Türkiye’de kitap fuarları ise 12 Eylül’ün ardından kitap okumakla hava atmanın pek cazip olmadığı yıllarda yaygın kitap alerjisine karşı 28 yayınevinin bir araya gelmesiyle Tüyap Ticaret Merkezi’nde (bugünkü Marmara Otel’in altı) başladı. 5 yılın ardından popülerleşeceği Taksim Tepebaşı’ndaki binaya geçen fuar, 2002 yılına kadar burada düzenlendi. 2002 yılında ise fuarın organizatörü TÜYAP’ın (Tüm Fuarcılık Yapım A.Ş.) Beylikdüzü’ndeki yeni Fuar ve Kongre Merkezi’ne taşındı.

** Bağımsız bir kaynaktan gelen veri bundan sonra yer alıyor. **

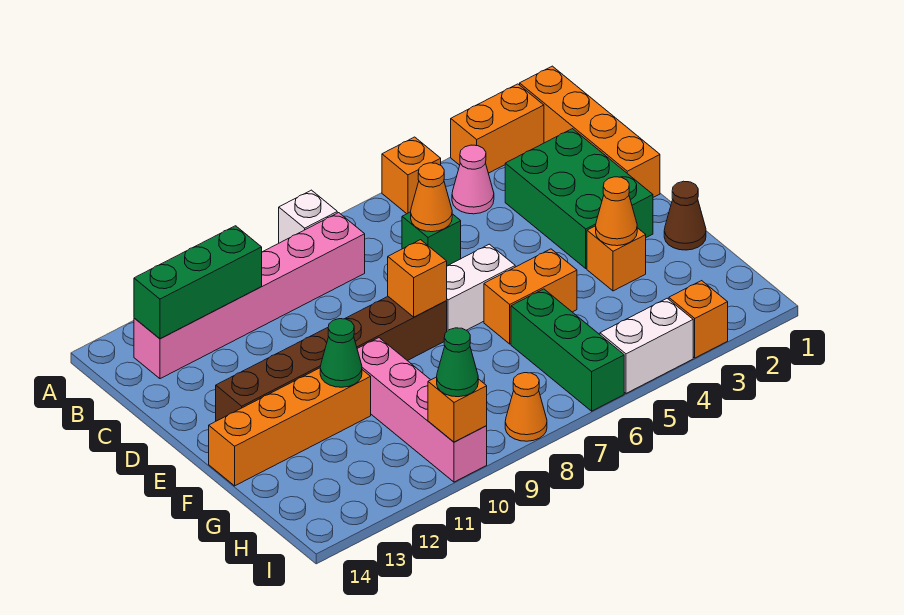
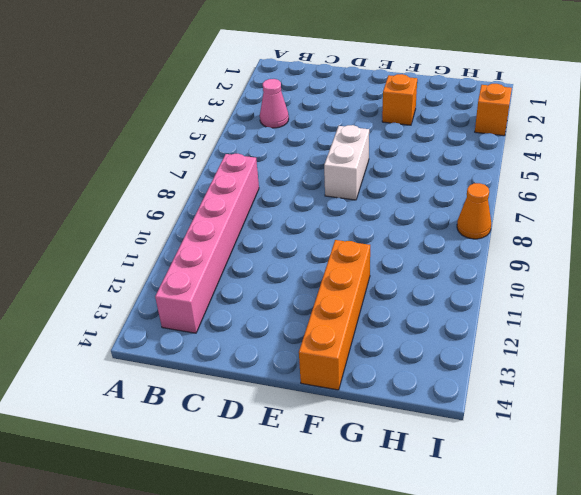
none -> orange brick A1:D1 level 1
none -> orange brick A2:A3 level 1
none -> orange brick A5 level 1

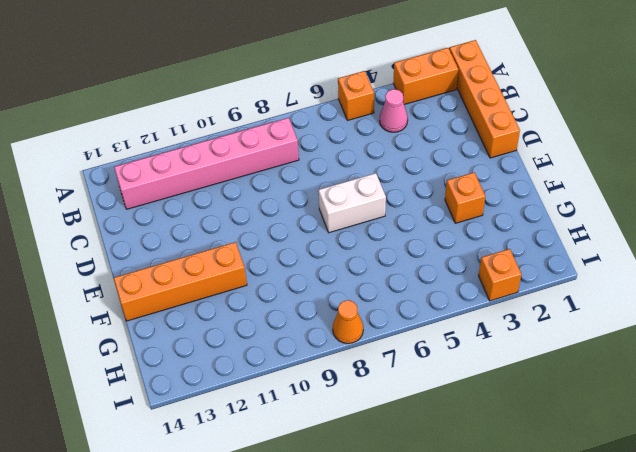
none -> white brick A8 level 1
none -> green brick C2:E3 level 1
none -> green brick C6 level 1

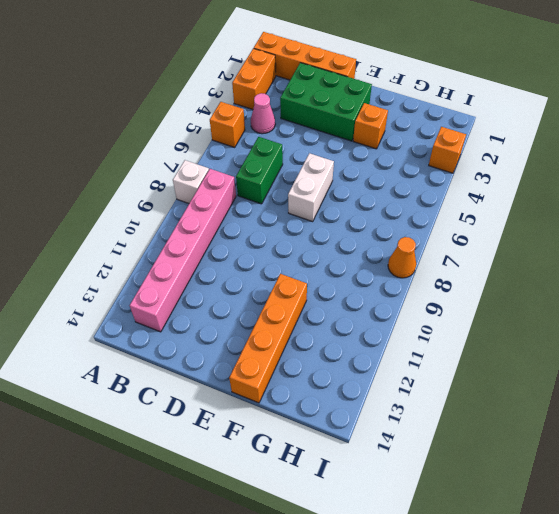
green brick C6:C7 level 1 -> green brick C6 level 1
none -> brown brick E8:E13 level 1
none -> brown cone F1 level 1
none -> orange brick F5:F6 level 1

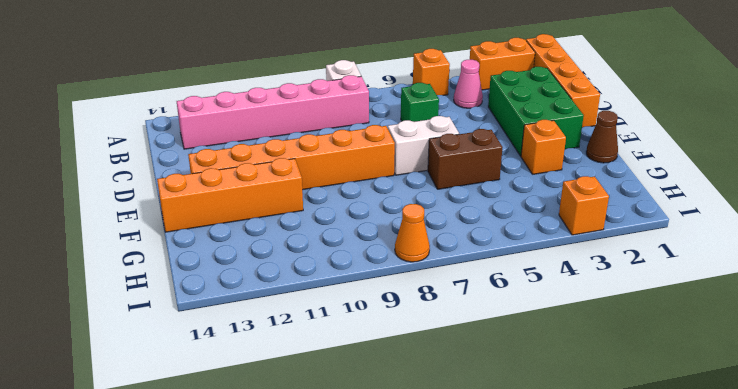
orange brick E8:E13 level 1 -> brown brick E8:E13 level 1
brown brick F5:F6 level 1 -> orange brick F5:F6 level 1
none -> pink brick F10:I10 level 1
none -> green brick G6:I6 level 1
none -> white brick I4:I5 level 1

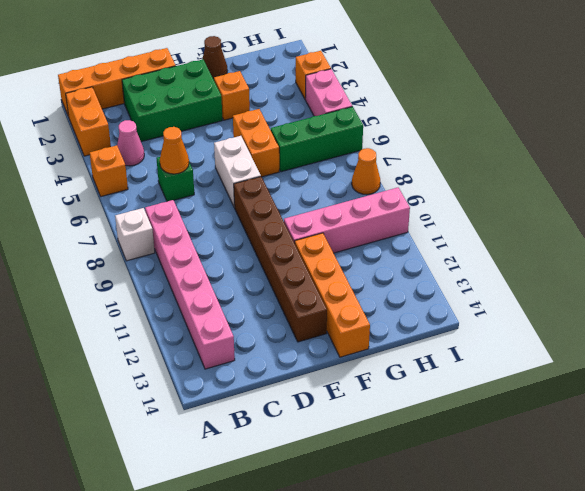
pink brick I4:I5 level 1 -> white brick I4:I5 level 1
none -> green brick B11:B13 level 2
none -> orange brick E8 level 2
none -> orange cone F3 level 2

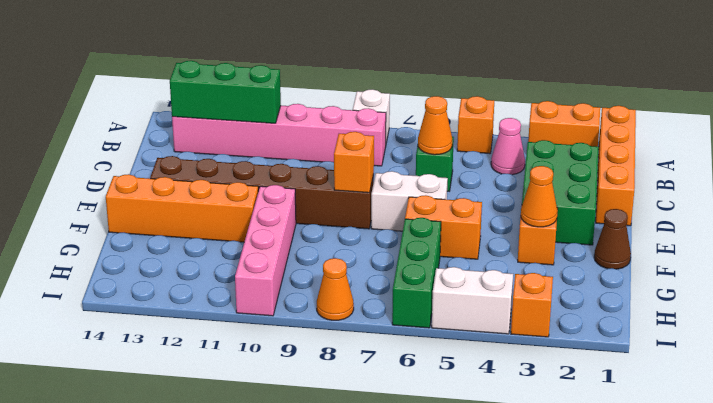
none -> green cone F11 level 2
none -> orange brick I10 level 2
none -> green cone I10 level 3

Geri dönmek inan işten değil…
TÜYAP’ın binasına taşınma süreci pek de sancısız olmadı aslında. Hala ne zaman İstanbul’da kitap fuarı konuşulsa, hemen uzaklığı, ulaşım zorluğu ve okurların kitap fuarı yolculuğunda çektikleri çilelere ilişkin hikayelerle gündeme gelen bu alana, Tepebaşı’nda uzun süredir varlık göstermelerine rağmen gitmeyen yayınevleri oldu. Yayınevi olarak her sene bir önceki yerleşim düzeni üzerinden şekillendirilen yerleşim planında yerinizden şikayetçi iseniz eğer, “ilk sene gitmemiş olmak” halen geçerliliğini sürdüren bir mazeret.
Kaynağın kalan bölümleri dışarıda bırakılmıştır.